Goal of the exercise: Would you repeat the listing below exactly, with no pictures in it?

Material to process:
..............................

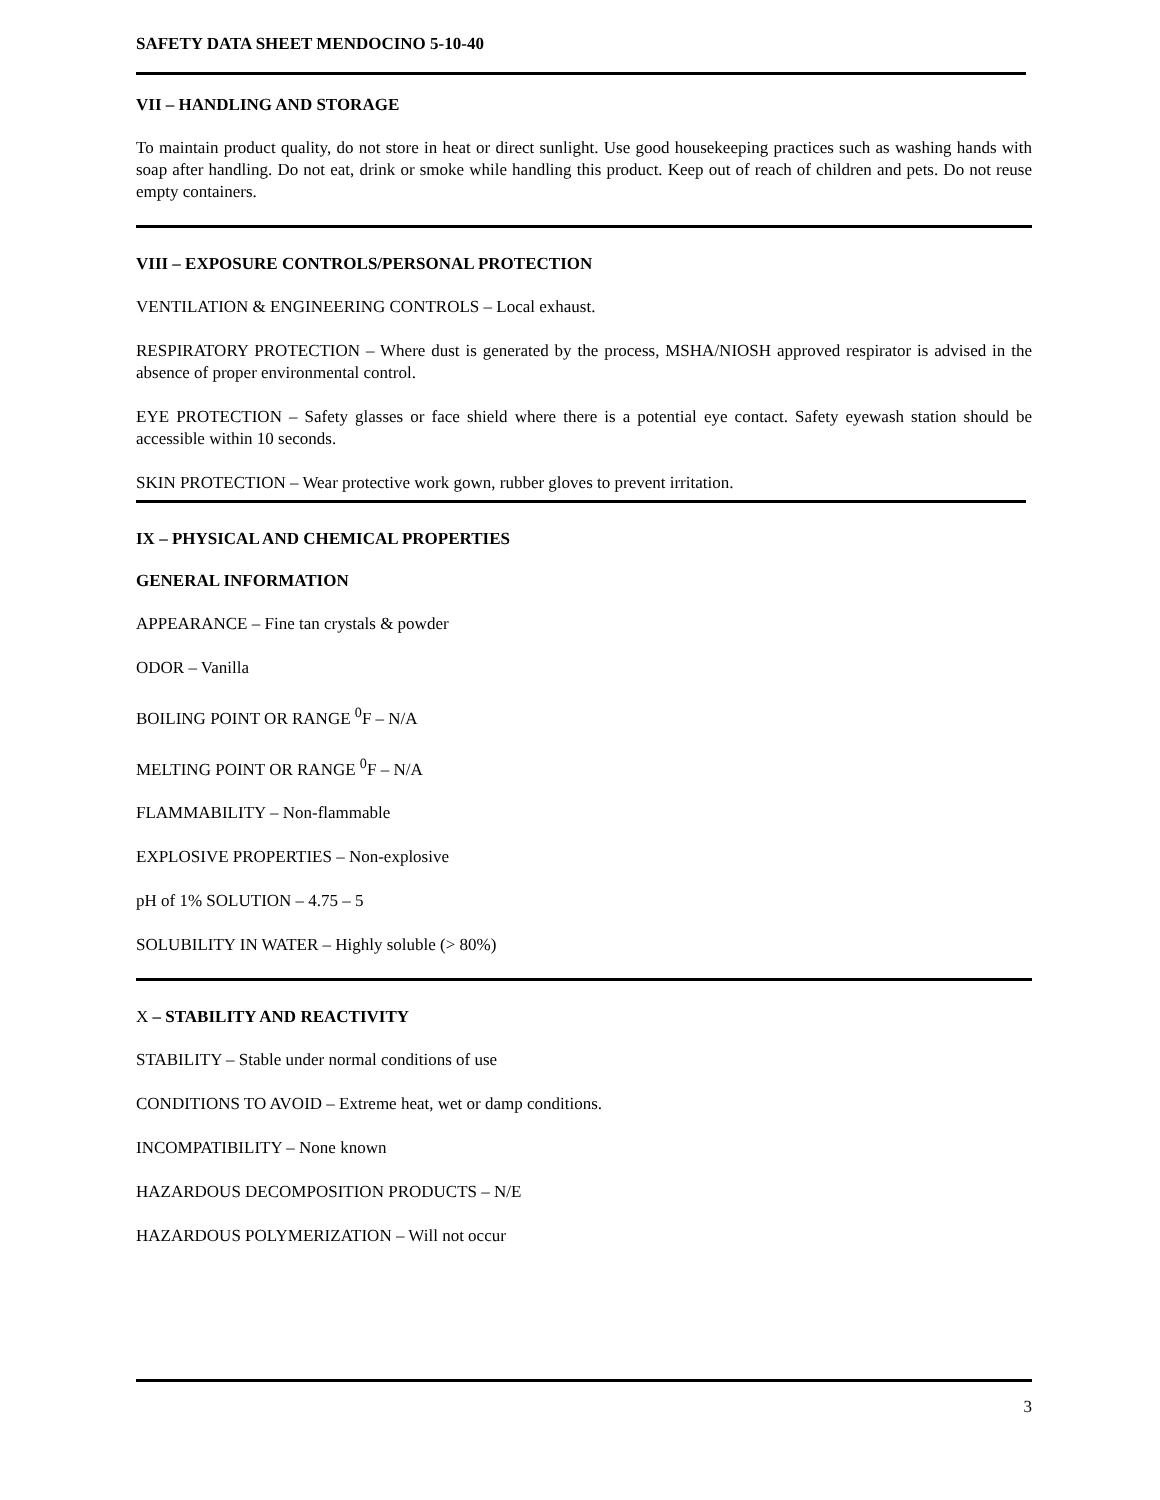SAFETY DATA SHEET MENDOCINO 5-10-40
VII – HANDLING AND STORAGE
To maintain product quality, do not store in heat or direct sunlight. Use good housekeeping practices such as washing hands with soap after handling. Do not eat, drink or smoke while handling this product. Keep out of reach of children and pets. Do not reuse empty containers.
VIII – EXPOSURE CONTROLS/PERSONAL PROTECTION
VENTILATION & ENGINEERING CONTROLS – Local exhaust.
RESPIRATORY PROTECTION – Where dust is generated by the process, MSHA/NIOSH approved respirator is advised in the absence of proper environmental control.
EYE PROTECTION – Safety glasses or face shield where there is a potential eye contact. Safety eyewash station should be accessible within 10 seconds.
SKIN PROTECTION – Wear protective work gown, rubber gloves to prevent irritation.
IX – PHYSICAL AND CHEMICAL PROPERTIES
GENERAL INFORMATION
APPEARANCE – Fine tan crystals & powder
ODOR – Vanilla
BOILING POINT OR RANGE <sup>0</sup>F – N/A
MELTING POINT OR RANGE <sup>0</sup>F – N/A
FLAMMABILITY – Non-flammable
EXPLOSIVE PROPERTIES – Non-explosive
pH of 1% SOLUTION – 4.75 – 5
SOLUBILITY IN WATER – Highly soluble (> 80%)
X – STABILITY AND REACTIVITY
STABILITY – Stable under normal conditions of use
CONDITIONS TO AVOID – Extreme heat, wet or damp conditions.
INCOMPATIBILITY – None known
HAZARDOUS DECOMPOSITION PRODUCTS – N/E
HAZARDOUS POLYMERIZATION – Will not occur
3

..............................

Answer space:
SAFETY DATA SHEET MENDOCINO 5-10-40
VII – HANDLING AND STORAGE
To maintain product quality, do not store in heat or direct sunlight. Use good housekeeping practices such as washing hands with soap after handling. Do not eat, drink or smoke while handling this product. Keep out of reach of children and pets. Do not reuse empty containers.
VIII – EXPOSURE CONTROLS/PERSONAL PROTECTION
VENTILATION & ENGINEERING CONTROLS – Local exhaust.
RESPIRATORY PROTECTION – Where dust is generated by the process, MSHA/NIOSH approved respirator is advised in the absence of proper environmental control.
EYE PROTECTION – Safety glasses or face shield where there is a potential eye contact. Safety eyewash station should be accessible within 10 seconds.
SKIN PROTECTION – Wear protective work gown, rubber gloves to prevent irritation.
IX – PHYSICAL AND CHEMICAL PROPERTIES
GENERAL INFORMATION
APPEARANCE – Fine tan crystals & powder
ODOR – Vanilla
BOILING POINT OR RANGE <sup>0</sup>F – N/A
MELTING POINT OR RANGE <sup>0</sup>F – N/A
FLAMMABILITY – Non-flammable
EXPLOSIVE PROPERTIES – Non-explosive
pH of 1% SOLUTION – 4.75 – 5
SOLUBILITY IN WATER – Highly soluble (> 80%)
X – STABILITY AND REACTIVITY
STABILITY – Stable under normal conditions of use
CONDITIONS TO AVOID – Extreme heat, wet or damp conditions.
INCOMPATIBILITY – None known
HAZARDOUS DECOMPOSITION PRODUCTS – N/E
HAZARDOUS POLYMERIZATION – Will not occur
3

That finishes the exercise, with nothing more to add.